I signed up for the 7-day free trial. No credit card. Thought I'd test it and cancel if it was rubbish.

Week 1 with Katie: The numbers

Monday: Katie answered 4 calls I missed. Two proper jobs. One was a landlord with 8 properties in Whalley Range needing annual service certificates. £1,600 of guaranteed annual work. I would have missed it because I was bleeding a radiator in Stretford.

Tuesday: Katie answered 3 calls. One was a 5 AM emergency — boiler failure in a care home in Salford. Six residents, no heating. £450 emergency callout. I called back at 6:30 AM and had it fixed by 8. The manager said she'd called three engineers. Only Katie answered.

Wednesday: 5 calls captured. Two were system upgrades. One was a smart thermostat installation. £340 job.

Thursday: 4 calls. One was a nightmare — Worcester Bosch combi with a failed diverter valve. Customer had already been quoted £1,200 by another engineer. I did it for £780. Katie had captured the exact model number, the fault description, and the fact the customer had been quoted already. I called back knowing exactly what parts to bring.

Friday to Sunday: 6 more calls captured. Three jobs booked. Total for the week: 22 calls answered, 11 jobs booked. Revenue from captured calls: £3,400.

Week 4: The maths

After 4 weeks with Katie, I sat down and did the same calculation.

Total calls Katie answered: 89

Total genuine enquiries: 63

Total jobs booked: 28

Total revenue from captured calls: £8,400

Cost of whoza.ai Growth plan: £125/month

Net gain: £8,275 in one month

That's not a typo. Eight thousand two hundred and seventy-five pounds. In one winter month. From calls I would have missed.

The jobs I would have definitely lost without Katie

January 18th, 11:47 PM: Boiler breakdown in a nursery in Chorlton. 34 children. No heating. £580 emergency callout. I was asleep. Katie captured it. I was there by 7 AM.

January 22nd, 6:15 AM: Pensioner in Didsbury. Boiler pressure at zero, leaking from underneath. £220 callout plus new pressure relief valve. I was having breakfast. Katie got it. I called back within 10 minutes.

January 29th, 2:22 PM: Estate agent in Salford Quays. Four rental properties need gas safety certificates by end of week. £800 of certified work. I was in a loft space with no signal. Katie answered, captured all four addresses, and the deadline.

Every single one of those would have gone to a competitor. Every one.

The honest downsides (because nothing's perfect)

I've got to be honest. It's not all perfect. Two things:

  1. Katie occasionally gets the boiler model wrong if the caller doesn't know it. About 1 in 10 times, she'll put "boiler" instead of "Worcester Bosch Greenstar 30i". Not a big deal — I always confirm when I call back.
  2. One customer thought Katie was a real person and tried to book a specific time.
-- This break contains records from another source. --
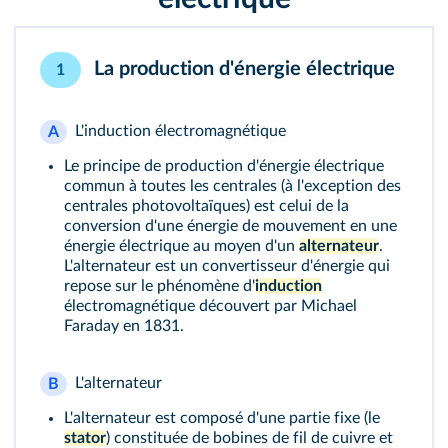
La production d'énergie électrique
1
L'induction électromagnétique
A
Le principe de production d'énergie électrique
commun à toutes les centrales (à l'exception des
centrales photovoltaïques) est celui de la
conversion d'une énergie de mouvement en une
énergie électrique au moyen d'un
alternateur
.
L'alternateur est un convertisseur d'énergie qui
repose sur le phénomène d'
induction
électromagnétique découvert par Michael
Faraday en 1831.
L'alternateur
B
L'alternateur est composé d'une partie fixe (le
stator
) constituée de bobines de fil de cuivre et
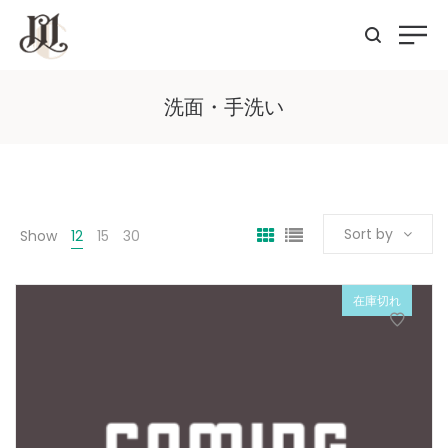
洗面・手洗い
Sort by
Show
12
15
30
在庫切れ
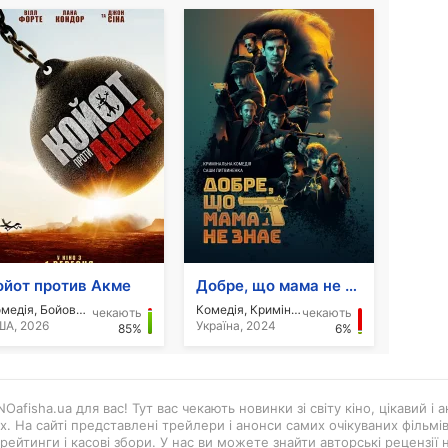
ойот против Акме
Добре, що мама не знає
Комедія, Бойовик, Мультфільм
Комедія, Кримінал
чекають
чекають
А, 2026
Україна, 2024
85%
6%
Oafisha.ua для вас! Тут вас чекають новинки зі світу кіно, цікавий і
ах. На сайті представлені трейлери і анонси самих очікуваних фільмі
рейтинги і касові збори. У нас ви можете знайти авторські рецензії н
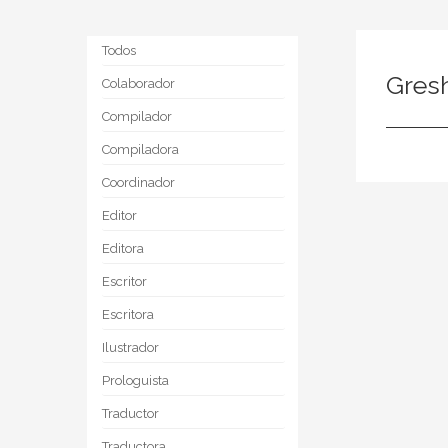
Todos
Gres
Colaborador
Compilador
Compiladora
Coordinador
Editor
Editora
Escritor
Escritora
Ilustrador
Prologuista
Traductor
Traductora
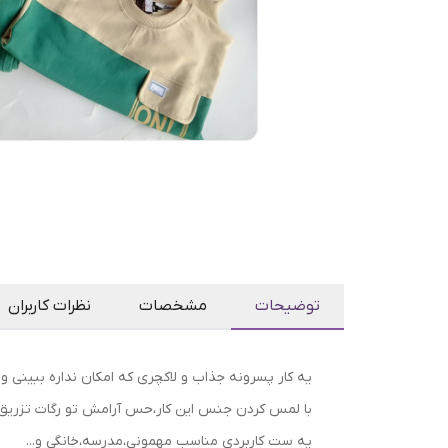
توضیحات
مشخصات
نظرات کاربران
یه کار پسرونه جذاب و لاکچری که امکان نداره ببینی 
با لمس کردن جنس این کار،حس آرامش تو رگات تزری
یه ست کاربردی مناسب مهمونی،مدرسه،خانگی و...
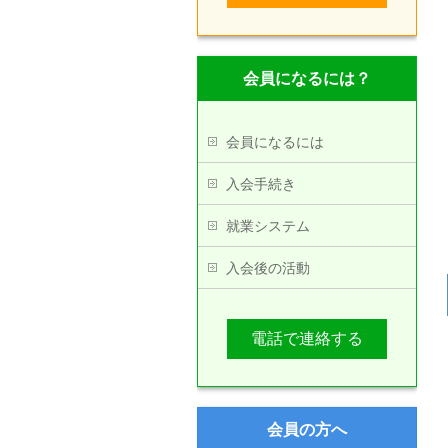
会員になるには？
会員になるには
入会手続き
就業システム
入会後の活動
電話で連絡する
会員の方へ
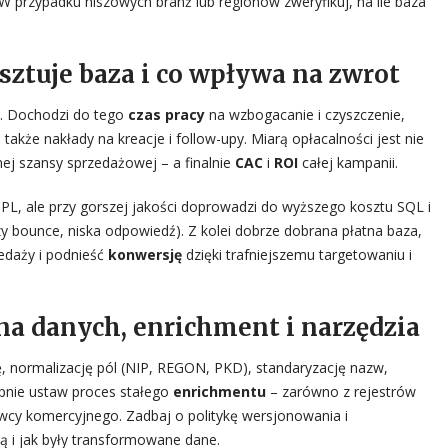
W przypadku niszowych branż lub regionów zweryfikuj, na ile baza
osztuje baza i co wpływa na zwrot
d. Dochodzi do tego
czas pracy
na wzbogacanie i czyszczenie,
a także nakłady na kreacje i follow-upy. Miarą opłacalności jest nie
ej szansy sprzedażowej – a finalnie
CAC
i
ROI
całej kampanii.
, ale przy gorszej jakości doprowadzi do wyższego kosztu SQL i
y bounce, niska odpowiedź). Z kolei dobrze dobrana płatna baza,
edaży i podnieść
konwersję
dzięki trafniejszemu targetowaniu i
ena danych, enrichment i narzędzia
ję, normalizację pól (NIP, REGON, PKD), standaryzację nazw,
pnie ustaw proces stałego
enrichmentu
– zarówno z rejestrów
awcy komercyjnego. Zadbaj o politykę wersjonowania i
ą i jak były transformowane dane.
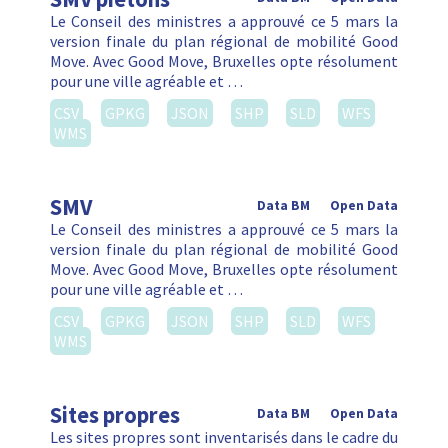
Segment de rues
Open Data
Les segments de rues sont le résultat de la
soustraction de deux couches de Urbis ADM. La
couche est la différence de la couche Street
Sections avec la couche Side …
CSV
GPKG
JSON
SHP
SLD
WFS
WMS
Sections de tunnel
Open Data
Cette couche contient les limitations
Data BM
des tunnels de la Région de Bruxelles Capitale. Les
tunnels pour la circulation automobile, ainsi que
les tunnels pour les piétonniers sont compris dans
cette …
CSV
GPKG
JSON
SHP
SLD
WFS
WMS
Katie explained I wasn't available and would call back, but the customer got a bit confused. Sorted it when I called back.

Neither of those cost me a single job. And both are massively outweighed by the 28 jobs I captured.

Would I go back to voicemail? Never.

I used to think voicemail was fine. "They'll leave a message and I'll call back." They don't. 85% of people who hit voicemail hang up and call the next number. That's not my stat — that's from a proper business report. And it matches exactly what I saw.

Before Katie: 47 missed calls in January, £11,900 lost revenue.

After Katie: 63 enquiries captured, 28 jobs booked, £8,400 recovered revenue.

Cost: £125/month.

If you're a heating engineer and you're still sending customers to voicemail, you're not just losing calls. You're losing boilers, certificates, service contracts, and emergency callouts to every competitor who answers their phone.

And in winter? That's £8,000+ per month walking out the door.